## [Page excerpt]
************
Prague 1938. A handsome Jewish violinist from the sticks falls in love with a beautiful Jewish pianist from the city. Both have dark secrets, deep passions and hot bodies. As the winds of war begin to blow, how will their joint fates unfold?
You’ll just have to see “Canone Inverso” to find out.
Ladies and gentlemen, start your popcorn makers. The ninth annual Contra Costa Jewish Film Festival is coming, and organizers promise a full line-up of tempting cinematic fare. Leading the pack, “Canone Inverso,” a 1999 Italian film making its Bay Area premiere on opening night, Saturday, March 13, at the CineArts Theater in Pleasant Hill.
“Canone Inverso,” which stars Gabriel Byrne and an attractive young cast, tells a multigenerational love story. With the Holocaust looming, two star-crossed lovers contend with betrayal, family treachery and class distinctions, but in the end, find a kind of redemption.
Assembling the line-up required the persistence of a Dashiell Hammett gumshoe, with “Canone Inverso” providing a textbook case, according to CCJFF director Riva Gambert.
After premiering in California at the Palm Springs Film Festival, the film quickly vanished. “It had never been distributed in the U.S.A.,” says Gambert, “so I called the Italian distributor on a monthly basis, finally getting permission to show the film. It was tedious, getting up early to call Italy, but very rewarding.”
Just as music plays a key role in “Canone Inverso,” so it does in another scheduled film, “Taking Sides,” from Hungarian director Istvan Szabo and writer Ronald Harwood (“The Pianist”).
In “Taking Sides,” Harvey Keitel stars as a tough-as-nails American military lawyer working in occupied postwar Germany. His target: the great German conductor Wilhelm Furtwangler (Stellen Starsgard) who was accused of collaborating with the Nazis during the war years and is now a near-broken man.
In a compelling battle of wits, the two argue over the meaning of art, its functions in a corrupt society and the artist’s obligations to fight evil.
“Was he culpable?” asks Gambert. “If this and other films have a theme at all, it’s the power of choice in our lives.”
************
## [Given entries]
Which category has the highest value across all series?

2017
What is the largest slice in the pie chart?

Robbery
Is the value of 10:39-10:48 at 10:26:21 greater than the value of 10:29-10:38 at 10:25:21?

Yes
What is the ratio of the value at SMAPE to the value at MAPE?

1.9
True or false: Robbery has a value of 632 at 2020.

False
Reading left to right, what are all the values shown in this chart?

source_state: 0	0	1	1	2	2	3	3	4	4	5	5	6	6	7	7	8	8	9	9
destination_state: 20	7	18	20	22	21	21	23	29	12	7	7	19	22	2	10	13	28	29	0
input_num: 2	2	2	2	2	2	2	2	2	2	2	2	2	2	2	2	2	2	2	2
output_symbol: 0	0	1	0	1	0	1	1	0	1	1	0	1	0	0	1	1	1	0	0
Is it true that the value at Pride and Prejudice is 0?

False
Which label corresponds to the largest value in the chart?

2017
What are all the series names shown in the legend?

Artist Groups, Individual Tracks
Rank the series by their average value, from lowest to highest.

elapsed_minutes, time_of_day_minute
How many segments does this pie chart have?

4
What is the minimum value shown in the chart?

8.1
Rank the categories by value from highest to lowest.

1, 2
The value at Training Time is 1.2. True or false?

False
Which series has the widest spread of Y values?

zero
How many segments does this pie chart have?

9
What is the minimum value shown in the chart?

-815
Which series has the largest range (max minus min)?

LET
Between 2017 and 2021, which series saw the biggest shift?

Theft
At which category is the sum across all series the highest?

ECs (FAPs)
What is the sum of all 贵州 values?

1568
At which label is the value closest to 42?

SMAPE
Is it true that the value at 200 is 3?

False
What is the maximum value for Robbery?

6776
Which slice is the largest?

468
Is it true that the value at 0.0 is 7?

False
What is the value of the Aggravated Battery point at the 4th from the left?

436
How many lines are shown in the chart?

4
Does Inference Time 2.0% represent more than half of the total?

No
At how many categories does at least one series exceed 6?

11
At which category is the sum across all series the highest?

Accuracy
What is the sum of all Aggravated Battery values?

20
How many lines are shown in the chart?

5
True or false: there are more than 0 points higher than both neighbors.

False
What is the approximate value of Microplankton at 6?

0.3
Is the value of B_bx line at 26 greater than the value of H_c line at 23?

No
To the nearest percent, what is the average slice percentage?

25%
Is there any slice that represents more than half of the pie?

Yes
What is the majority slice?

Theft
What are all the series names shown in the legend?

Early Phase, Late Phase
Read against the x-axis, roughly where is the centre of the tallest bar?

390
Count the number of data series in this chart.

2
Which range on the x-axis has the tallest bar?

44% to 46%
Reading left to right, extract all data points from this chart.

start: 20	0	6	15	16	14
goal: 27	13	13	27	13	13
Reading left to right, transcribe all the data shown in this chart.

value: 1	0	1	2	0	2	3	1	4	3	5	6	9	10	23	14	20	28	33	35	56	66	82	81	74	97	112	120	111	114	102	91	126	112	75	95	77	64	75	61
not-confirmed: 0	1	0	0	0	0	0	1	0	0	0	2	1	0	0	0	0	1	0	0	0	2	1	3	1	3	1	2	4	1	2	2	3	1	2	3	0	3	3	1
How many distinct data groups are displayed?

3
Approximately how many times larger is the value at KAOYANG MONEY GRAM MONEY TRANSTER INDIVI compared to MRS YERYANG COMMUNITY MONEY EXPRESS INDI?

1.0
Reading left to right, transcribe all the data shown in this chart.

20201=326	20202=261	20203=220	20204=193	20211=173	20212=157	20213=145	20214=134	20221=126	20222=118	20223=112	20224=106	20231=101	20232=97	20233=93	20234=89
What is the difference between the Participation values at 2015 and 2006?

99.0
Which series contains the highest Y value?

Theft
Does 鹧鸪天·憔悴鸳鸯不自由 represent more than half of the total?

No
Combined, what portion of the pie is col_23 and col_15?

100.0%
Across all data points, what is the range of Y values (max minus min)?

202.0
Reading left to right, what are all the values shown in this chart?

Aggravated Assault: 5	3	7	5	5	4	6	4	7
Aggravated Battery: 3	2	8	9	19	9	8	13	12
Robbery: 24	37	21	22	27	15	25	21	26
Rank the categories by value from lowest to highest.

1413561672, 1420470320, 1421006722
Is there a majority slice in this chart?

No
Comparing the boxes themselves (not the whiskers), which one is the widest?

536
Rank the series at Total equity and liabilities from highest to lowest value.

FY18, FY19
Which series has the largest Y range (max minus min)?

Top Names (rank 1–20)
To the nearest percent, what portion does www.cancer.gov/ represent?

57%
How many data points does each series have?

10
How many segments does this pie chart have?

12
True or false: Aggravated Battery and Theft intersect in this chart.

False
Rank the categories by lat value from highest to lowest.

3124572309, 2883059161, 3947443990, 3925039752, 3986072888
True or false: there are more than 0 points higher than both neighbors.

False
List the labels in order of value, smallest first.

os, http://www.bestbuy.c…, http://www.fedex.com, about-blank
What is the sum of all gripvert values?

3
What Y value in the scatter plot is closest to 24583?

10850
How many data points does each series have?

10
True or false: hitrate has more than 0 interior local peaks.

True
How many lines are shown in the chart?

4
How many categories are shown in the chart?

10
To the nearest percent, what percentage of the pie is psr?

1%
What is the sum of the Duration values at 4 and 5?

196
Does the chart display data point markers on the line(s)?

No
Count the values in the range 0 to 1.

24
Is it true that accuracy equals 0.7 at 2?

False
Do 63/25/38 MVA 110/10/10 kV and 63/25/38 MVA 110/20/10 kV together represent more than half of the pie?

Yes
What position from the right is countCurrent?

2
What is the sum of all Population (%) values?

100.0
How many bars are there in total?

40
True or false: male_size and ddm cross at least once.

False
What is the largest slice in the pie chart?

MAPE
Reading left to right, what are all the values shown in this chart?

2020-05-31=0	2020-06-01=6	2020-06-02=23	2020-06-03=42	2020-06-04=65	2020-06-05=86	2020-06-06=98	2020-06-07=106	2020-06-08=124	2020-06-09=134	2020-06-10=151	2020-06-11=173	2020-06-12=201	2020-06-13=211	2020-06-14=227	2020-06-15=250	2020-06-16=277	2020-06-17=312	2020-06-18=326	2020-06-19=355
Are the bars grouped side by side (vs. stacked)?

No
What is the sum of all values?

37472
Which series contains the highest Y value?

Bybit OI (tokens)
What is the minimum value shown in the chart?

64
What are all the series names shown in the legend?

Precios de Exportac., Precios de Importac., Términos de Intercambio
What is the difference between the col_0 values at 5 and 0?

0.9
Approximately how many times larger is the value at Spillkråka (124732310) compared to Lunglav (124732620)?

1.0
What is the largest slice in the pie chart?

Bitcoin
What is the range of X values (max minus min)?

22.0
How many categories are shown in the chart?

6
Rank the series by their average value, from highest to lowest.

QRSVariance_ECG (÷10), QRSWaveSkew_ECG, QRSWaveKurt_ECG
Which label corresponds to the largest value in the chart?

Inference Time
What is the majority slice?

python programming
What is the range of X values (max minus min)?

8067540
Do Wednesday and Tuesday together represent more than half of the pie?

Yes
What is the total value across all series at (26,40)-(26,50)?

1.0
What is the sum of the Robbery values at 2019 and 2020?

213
************
## [Problem set]
a) In the film festival article, at which theater does "Canone Inverso" make its Bay Area premiere?
b) From the film festival article, extract the stretch from "Just as music" through "a near-broken man.".
c) Write what comes next in the article about the Contra Costa Jewish Film Festival.

## [Numbered answers]
a) The CineArts Theater in Pleasant Hill.

b)
Just as music plays a key role in “Canone Inverso,” so it does in another scheduled film, “Taking Sides,” from Hungarian director Istvan Szabo and writer Ronald Harwood (“The Pianist”).
In “Taking Sides,” Harvey Keitel stars as a tough-as-nails American military lawyer working in occupied postwar Germany. His target: the great German conductor Wilhelm Furtwangler (Stellen Starsgard) who was accused of collaborating with the Nazis during the war years and is now a near-broken man.

c)
If that seems thought-provoking, it should. The goal of the festival, says Gambert, is “to bring to our community films of substance that are also entertaining, that resonate long after the lights go up.”
Finding those films is more than half the fun for Gambert and members of her committee, all of whom haunt regional film festivals in search of the good stuff.
“We watch 50 to 70 films during the selection process,” says Gambert, “and we each go to a movie a week on our own. We’re self-motivated.”
Several films make their local premieres at the festival. Among the highlights is “The Big Tuna,” an Israeli “mockumentary” about fictitious filmmaker Max “Tuna” Schreiber. The storyline follows “Tuna” as he pulls a hoax on David Ben-Gurion, then flies a balloon to Egypt to bring peace to the Middle East.
How nutty is that? Moviegoers can ask the director, Erez Heiman, themselves. He’ll be attending the screening and address the audience afterwards.
Another offering from Israel, “Poker Face,” which originally aired on Israeli TV in 2001, tells the story of a man facing Alzheimer’s disease and his wife who tries to cope with personal tragedy.
Other films include “Shanghai Ghetto,” a documentary about prewar European Jews who fled to China to escape Nazi oppression, and “Shalom Y’all,” a documentary about Jewish life in the American South. “Yossi and Jagger,” the acclaimed 2003 Israeli film about two gay lovers serving in the Israel Defense Forces, returns following screenings at various Bay Area festivals.
Once the lights go down in the theater — this year at CineArts in Pleasant Hill and the Contra Costa JCC — Gambert will be in her element, along with many longtime film festival habitues.
What brings them back? The same kind of communal aesthetic that has marked the Contra Costa Film Festival from the beginning.
“Our goal is to stimulate the imagination,” says Gambert, “and to bring the community closer to the Jewish people around the world. I feel rewarded when people enjoy the films and ask what’s coming next year.”
The Contra Costa Film Festival runs March 13-19. Tickets and information: www.jfed.org.